Re: PCI/ASPM locking regression in 6.7-final (was: Re: [PATCH] Revert "PCI/ASPM: Remove pcie_aspm_pm_state_change()")

From: Johan Hovold
Date: Tue Jan 23 2024 - 12:25:57 EST


On Mon, Jan 22, 2024 at 12:26:15PM -0600, Bjorn Helgaas wrote:
> On Mon, Jan 22, 2024 at 11:53:35AM +0100, Johan Hovold wrote:

> > I never got a reply to this one so resending with updated Subject in
> > case it got buried in your inbox.
>
> I did see it but decided it was better to fix the problem with resume
> causing an unintended reboot, even though fixing that meant breaking
> lockdep again, since I don't think we have user reports of the
> potential deadlock lockdep finds.

That may be because I fixed the previous regression in 6.7-rc1 before
any users had a chance to hit the deadlock on Qualcomm platforms.

I can easily trigger a deadlock on the X13s by instrumenting 6.7-final
with a delay to increase the race window.

And any user hitting this occasionally is likely not going to be able to
track it down to this lock inversion (unless they have lockdep enabled).
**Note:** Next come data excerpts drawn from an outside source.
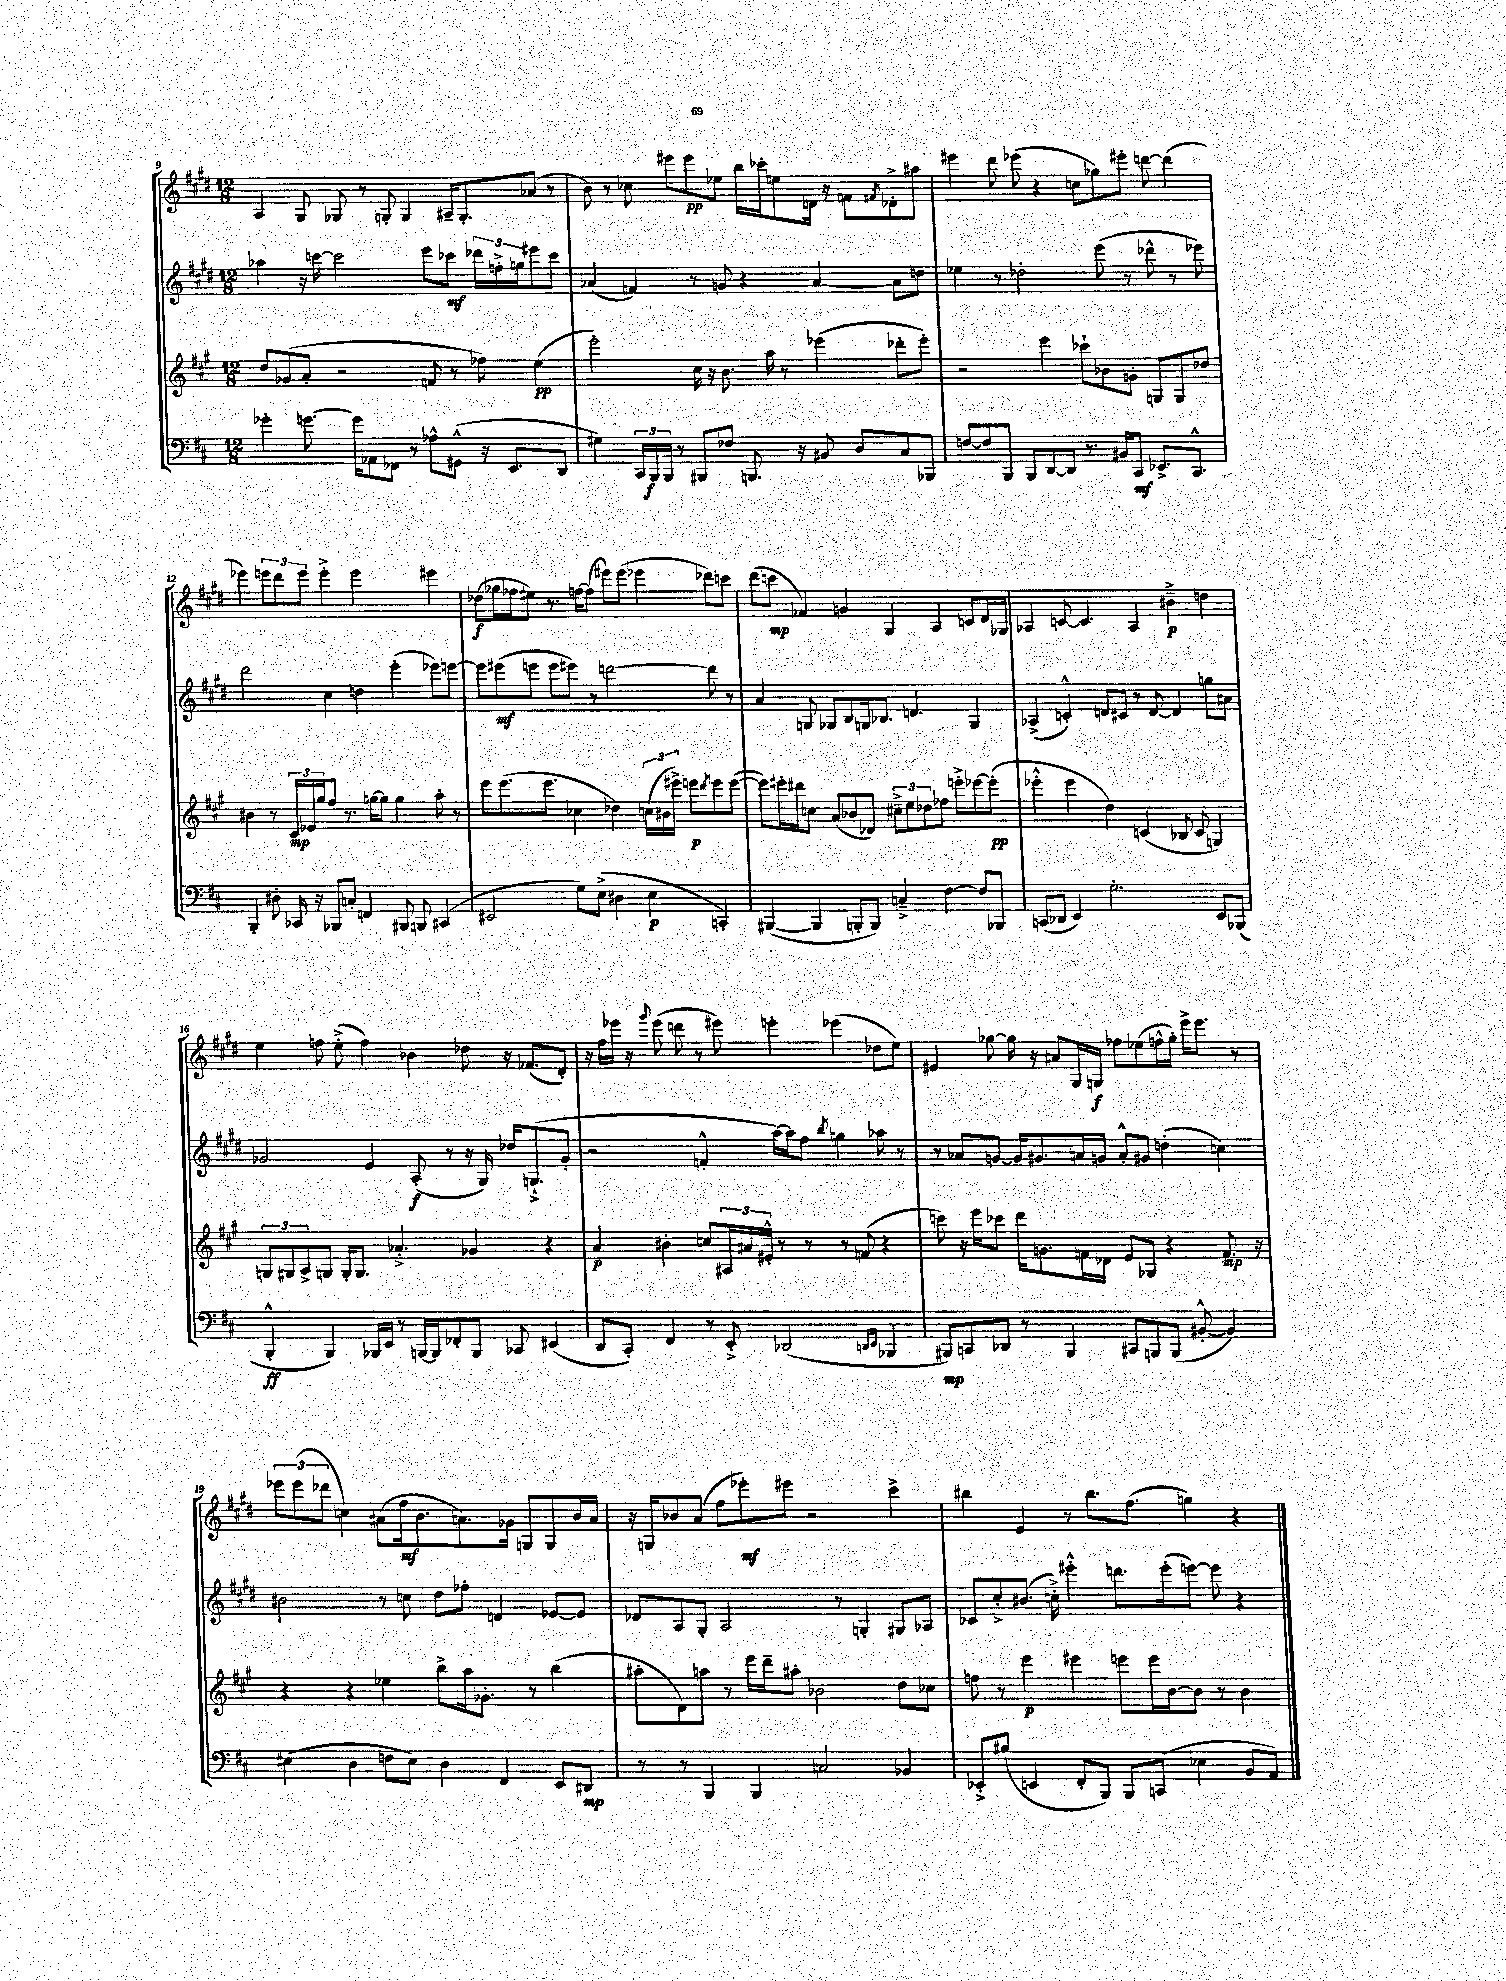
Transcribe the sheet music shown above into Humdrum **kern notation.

**kern	**dynam	**kern	**dynam	**kern	**dynam	**kern	**dynam
*part4	*part4	*part3	*part3	*part2	*part2	*part1	*part1
*staff4	*staff4	*staff3	*staff3	*staff2	*staff2	*staff1	*staff1
*clefF4	*	*clefG2	*	*clefG2	*	*clefG2	*
*k[f#c#]	*	*k[f#c#g#]	*	*k[f#c#g#d#]	*	*k[f#c#g#d#]	*
*M12/8	*	*M12/8	*	*M12/8	*	*M12/8	*
=9	=9	=9	=9	=9	=9	=9	=9
4g-X'\	.	8dd/L	.	4aa-X\	.	4A/	.
.	.	(8g-X/	.	.	.	.	.
[8.gn\	.	8a'/J	.	16r	.	8G#/	.
.	.	.	.	[16cccn\	.	.	.
.	.	2r	.	2ccc\]	.	8G-X/	.
16g\KL]	.	.	.	.	.	.	.
8AA-X\	.	.	.	.	.	8r	.
8FF-X\J	.	.	.	.	.	8Gn'/	.
8r	.	.	.	.	.	4G/	.
8A-X^^\L	.	8fn/	.	8eee\L	.	.	.
(8GG#X^^\J	.	8r	.	8ccc-X\J	mf	16A#X~/KL	.
.	.	.	.	.	.	8.G'/	.
16r	.	8ff-X\)	.	24ddd-X\LL	.	.	.
.	.	.	.	24ffn'^\	.	.	.
8.EE/L	.	.	.	.	.	.	.
.	.	.	.	24ggn\J	.	.	.
.	.	(4ee\	pp	8eee#X\	.	(8a-X/J	.
8DD/J	.	.	.	8ccc-\J	.	8r	.
=10	=10	=10	=10	=10	=10	=10	=10
4G#X\)	.	2eee'\)	.	(4a-X/	.	8b\)	.
.	.	.	.	.	.	8r	.
24CC#/LL	.	.	.	4fn/)	.	8cc-X\	.
24BBB/	f	.	.	.	.	.	.
24BBB/JJ	.	.	.	.	.	.	.
8r	.	.	.	.	.	8eee#X\L	.
8BBB#X/L	.	16cc#\	.	8r	.	8eee#\	pp
.	.	16r	.	.	.	.	.
8F-X/J	.	8.b\	.	8gn/	.	8ee-X\J	.
8.BBBn/	.	.	.	4r	.	16bb\LL	.
.	.	16aa\	.	.	.	16ccc-X'\J	.
.	.	8r	.	.	.	8een\	.
16r	.	.	.	.	.	.	.
8BB#X/	.	(4eee-X\	.	[4a-/	.	16dn\Jk	.
.	.	.	.	.	.	16r	.
8D/L	.	.	.	.	.	8fn\L	.
.	.	.	.	.	.	8qf#X/	.
8C#/	.	8ddd-X'\L	.	8a-\L]	.	8d-X'^\	.
8BBB-X/J	.	8eee-'\J)	.	8ddn\J	.	8aa#X\J	.
=11	=11	=11	=11	=11	=11	=11	=11
[8Fn/L	.	2r	.	4ee-X\	.	4eee#X\	.
8F/]	.	.	.	.	.	.	.
8BBB/J	.	.	.	8r	.	8ddd#\	.
8BBB/L	.	.	.	2dd-X'\	.	(8eee-X\	.
[8DD/	.	4eee\	.	.	.	4r	.
8DD/J]	.	.	.	.	.	.	.
8.r	.	8ccc-X`\L	.	.	.	8ccn\L	.
.	.	8b-X\	.	(8eee\	.	8gg-X\)	.
16BB#X/KL	.	.	.	.	.	.	.
8CC#/J	mf	8gn'\J	.	8r	.	8eee#X'\J	.
8.EE-X^/L	.	8Gn/L	.	8ddd-X^^\	.	[8dddn\	.
.	.	8G/	.	8r	.	(4ddd\]	.
8.CC#^^/J	.	.	.	.	.	.	.
.	.	8dd-X/J	.	8eee-X\)	.	.	.
!!LO:LB:g=z
=12	=12	=12	=12	=12	=12	=12	=12
4BBB'/	.	4b#X\	.	2ddd#\	.	4eee-X\)	.
8D#X'\	.	8r	.	.	.	12eeen\L	.
.	.	.	.	.	.	12ddd#\	.
16CC-X/	.	24c#/LL	mp	.	.	.	.
.	.	24e-X/	.	.	.	12eee\J	.
16r	.	.	.	.	.	.	.
.	.	24gg#/J	.	.	.	.	.
8BBB-X/L	.	8ff#/J	.	4cc#\	.	4eee'^\	.
8Cn'/J	.	8.r	.	.	.	.	.
4FFn/	.	.	.	4ddn\	.	2eee\	.
.	.	[16ggn\KL	.	.	.	.	.
.	.	8gg\J]	.	.	.	.	.
8BBB#X/	.	4gg\	.	(4eee'\	.	.	.
8BBBn/	.	.	.	.	.	.	.
(4CC#X/	.	8aa'\	.	8eee-X\L)	.	4eee#X\	.
.	.	8r	.	[8eeen\J	.	.	.
=13	=13	=13	=13	=13	=13	=13	=13
2EE#X/	.	8eee\L	.	8eee\L]	.	(8dd-X\L	f
.	.	(8.eee\	.	(8eee#X\	mf	16gg-X\L	.
.	.	.	.	.	.	16ff-X\J	.
.	.	.	.	8eeen\J	.	8ee#X\J)	.
.	.	8.eee\J	.	.	.	.	.
.	.	.	.	8eee\L	.	8.r	.
8G\L)	.	4cc-X\	.	8eee#X\J)	.	.	.
.	.	.	.	.	.	[16ffn\KL	.
(8E^\J	.	.	.	8r	.	(8ff\J]	.
4D#X\	.	4dd-X\)	.	[2dddn\	.	8eee#X\L)	.
.	.	.	.	.	.	(8eee#\J	.
4E\	p	(24ccn\LL	.	.	.	4eee-X\	.
.	.	24b#X\	.	.	.	.	.
.	.	24eee#X^\JJ)	.	.	.	.	.
.	.	8eeen\L	p	.	.	.	.
.	.	8qddd/	.	.	.	.	.
4CCn'/)	.	8eee\	.	8ddd\]	.	8ddd-X\L)	.
.	.	([8eee\J	.	8r	.	8cccn\J	.
=14	=14	=14	=14	=14	=14	=14	=14
([4BBB#X/	.	8eee\L])	.	4a/	.	(8ddd#\L	.
.	.	16eee#X'\L	.	.	.	8cccn\J	mp
.	.	16ddd#X\J	.	.	.	.	.
4BBB#/]	.	8ccn\J	.	8Gn/	.	4f-X/)	.
.	.	(8a/L	.	8G-X/L	.	.	.
8BBBn'/L	.	8b-X/	.	8B/	.	4gn/	.
8BBB/J)	.	8d-X/J)	.	16Gn/k	.	.	.
.	.	.	.	8.B-X/J	.	.	.
4Cn~^/	.	12cc#X~^\L	.	.	.	4G#/	.
.	.	12ee\	.	.	.	.	.
.	.	.	.	4.dn/	.	.	.
.	.	12dd-X\	.	.	.	.	.
[4F#\	.	8ff-X\J	.	.	.	4A/	.
.	.	8eeen'^\L	.	.	.	.	.
8F#/L]	.	[8eee-X\	.	4G/	.	8cn/L	.
8BBB-X/J	.	(8eee-'\J]	pp	.	.	16d#/L	.
.	.	.	.	.	.	16G-X/JJ	.
=15	=15	=15	=15	=15	=15	=15	=15
(8CCn/L	.	4eee-X'^^\	.	(4A-X^/	.	4A-X/	.
8DD-X/J	.	.	.	.	.	.	.
4EE/)	.	4eee-\	.	4cn'^^/)	.	[8cn/	.
.	.	.	.	.	.	4.c/]	.
2.G'\	.	4dd\)	.	8dn/L	.	.	.
.	.	.	.	8c#X/J	.	.	.
.	.	(4cn/	.	8r	.	4A-/	.
.	.	.	.	[8d/	.	.	.
.	.	8B-X/	.	4d/]	.	4b#X~^\	p
.	.	8c/	.	.	.	.	.
8EE/L	.	4Gn/)	.	8ggn\L	.	4ddn\	.
(8BBB-X/J	.	.	.	8a#X\J	.	.	.
!!LO:LB:g=z
=16	=16	=16	=16	=16	=16	=16	=16
4BBB'^^/	ff	12Gn/L	.	2g-X/	.	4ee\	.
.	.	12G#X/	.	.	.	.	.
.	.	12A^/	.	.	.	.	.
4BBB/)	.	8Gn/J	.	.	.	8ffn\	.
.	.	16G'/KL	.	.	.	(8ee'^\	.
.	.	8.G/J	.	.	.	.	.
16BBB-X/LL	.	.	.	4e/	.	4ff\)	.
16EE/JJ	.	.	.	.	.	.	.
8r	.	4.a-X'^/	.	.	.	.	.
[16BBBn/LL	.	.	.	(8A'/	f	4b-X\	.
16BBB/J]	.	.	.	.	.	.	.
8FF-X'/	.	.	.	8r	.	.	.
8BBB/J	.	4g-X/	.	16r	.	8dd-X\	.
.	.	.	.	16G#/)	.	.	.
8CC-X/	.	.	.	16dd-X/KL	.	16r	.
.	.	.	.	(8.Gn`^/	.	(8.f-X/L	.
(4EE#X/	.	4r	.	.	.	.	.
.	.	.	.	8g-'/J	.	8d#'/J)	.
=17	=17	=17	=17	=17	=17	=17	=17
8DD/L	.	4a/	p	2r	.	16r	.
.	.	.	.	.	.	16ff#\LL	.
8CC#'/J)	.	.	.	.	.	16eee-X\JJ	.
.	.	.	.	.	.	16r	.
.	.	.	.	.	.	8qqggg#/	.
4FF#/	.	4b#X'\	.	.	.	(8eee-\	.
.	.	.	.	.	.	8dddn\	.
8r	.	8ccn/L	.	4fn'^^/	.	8r	.
8EE'^/	.	24A#X/L	.	.	.	8eee#X\)	.
.	.	24a#X/	.	.	.	.	.
.	.	24e#X'^^/JJ	.	.	.	.	.
(2DD-X/	.	8r	.	[16aa\LL)	.	4eeen'\	.
.	.	.	.	16aa\J]	.	.	.
.	.	8r	.	8ff#\J	.	.	.
.	.	.	.	8qbb/	.	.	.
.	.	8r	.	4ggn\	.	(4eee-X\	.
.	.	(8fn/	.	.	.	.	.
16qqDDn/LL	.	.	.	.	.	.	.
16qqEE/JJ	.	.	.	.	.	.	.
4BBB-X/	.	4r	.	8aa-X\	.	8dd-X\L	.
.	.	.	.	8r	.	8ee\J)	.
=18	=18	=18	=18	=18	=18	=18	=18
8BBB#X/L)	mp	8cccn\)	.	8r	.	4e#X/	.
8CCn/	.	16r	.	8a-X/L	.	.	.
.	.	16eee\KL	.	.	.	.	.
8DD-X/J	.	8ccc-X\J	.	[8gn/J	.	[8gg-X\	.
8r	.	16ddd\KL	.	16g/KL]	.	16gg-\]	.
.	.	8.gn\	.	8.g#X/	.	16r	.
4BBB#/	.	.	.	.	.	8a#X/L	.
.	.	16fn\L	.	16an/L	.	16G#/L	.
.	.	16d-X\JJ	.	16gn/JJ	.	16Gn/JJ	f
8CC#X/L	.	8e/L	.	8a'^^/L	.	8ff-X\L	.
8BBBn/	.	8G-X/J	.	8g#X/J	.	(8ee-X\	.
(8BBB/J	.	4r	.	(4ddn'\	.	16ffn^^\L	.
.	.	.	.	.	.	16gg-'\JJ)	.
[8BB#X'^^/	.	.	.	.	.	16eee^\KL	.
.	.	.	.	.	.	8.eee\J	.
4BB#/])	.	8.f/	mp	4ccn\)	.	.	.
.	.	.	.	.	.	8r	.
.	.	16r	.	.	.	.	.
!!LO:LB:g=z
=19	=19	=19	=19	=19	=19	=19	=19
(4E#X\	.	4r	.	2b#X\	.	12eee-X\L	.
.	.	.	.	.	.	(12eee-\	.
.	.	.	.	.	.	12ddd-X\J	.
4D\	.	4r	.	.	.	4ccn\)	.
8Fn\L	.	4ee-X\	.	8r	.	(8a#X\L	.
8E#\J)	.	.	.	8ccn\	.	16ff#\k	mf
.	.	.	.	.	.	8.b\	.
4D\	.	8bb^\L	.	8dd#\L	.	.	.
.	.	16aa\k	.	8ff-X'\J	.	8.an\)	.
.	.	8.g-X'\J	.	.	.	.	.
4FF#/	.	.	.	4dn/	.	.	.
.	.	.	.	.	.	16g-X\Jk	.
.	.	8r	.	.	.	8Gn/L	.
8EE/L	.	(4bb\	.	[8e-X/L	.	8G/	.
8DD#X/J	mp	.	.	8e-/J]	.	16b/L	.
.	.	.	.	.	.	16a/JJ	.
=20	=20	=20	=20	=20	=20	=20	=20
8r	.	8aa#X'\L	.	8d-X/L	.	16r	.
.	.	.	.	.	.	16Gn/KL	.
8r	.	8d\)	.	8A/	.	8b-X/	.
4BBB/	.	8aan\J	.	8G#'/J	.	(8a/J	.
.	.	8r	.	2A/	.	8ff#\L	.
4BBB/	.	16eee\LL	.	.	.	8eee-X'\)	mf
.	.	16ddd~\J	.	.	.	.	.
.	.	8aa#X'\J	.	.	.	8eee#X\J	.
2Cn/	.	2b-X\	.	.	.	2r	.
.	.	.	.	8r	.	.	.
.	.	.	.	4Gn'/	.	.	.
4BB-X/	.	8dd\L	.	8G#X/L	.	4ccc#^\	.
.	.	8cc-X\J	.	8A-X/J	.	.	.
=21	=21	=21	=21	=21	=21	=21	=21
8EE-X'^/L	.	8ffn\	.	8c-X/L	.	4bb#X\	.
(8B#X/J	.	8r	.	8cc#'^/	.	.	.
4EEn/	.	4eee\	p	(8.b#X/J	.	4e/	.
.	.	.	.	16ccn'^\)	.	.	.
8FF#'/L	.	4eee#X\	.	4eee#X'^^\	.	8r	.
8BBB/J)	.	.	.	.	.	8.bb#\L	.
8BBB/L	.	8eeen\L	.	8.dddn\L	.	.	.
.	.	.	.	.	.	(8.ff#\J	.
(8CCn/J	.	16eee\L	.	.	.	.	.
.	.	[16b\J	.	(16eee#'\k	.	.	.
4E-X\	.	8b\J]	.	[8eeen\J)	.	4ggn\)	.
.	.	8r	.	8eee\]	.	.	.
8BB/L	.	4b\	.	4r	.	4r	.
8AA/J)	.	.	.	.	.	.	.
==	==	==	==	==	==	==	==
*-	*-	*-	*-	*-	*-	*-	*-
> 08d0cc5f3426 ("PCI/ASPM: Remove pcie_aspm_pm_state_change()") was a
> start at fixing other problems and also improving the ASPM style, so I
> hope somebody steps up to fix both it and the lockdep issue. I
> haven't looked at it enough to have a preference for *how* to fix it.

Ok, but since you were the one introducing the locking regression in
6.7-final shouldn't you look into fixing it?

Especially if there were alternatives to restoring the offending commit
which would solve the underlying issue for the resume failure without
breaking other platforms.

I don't want to spend more time on this if the offending commit could
simply be reverted.

Johan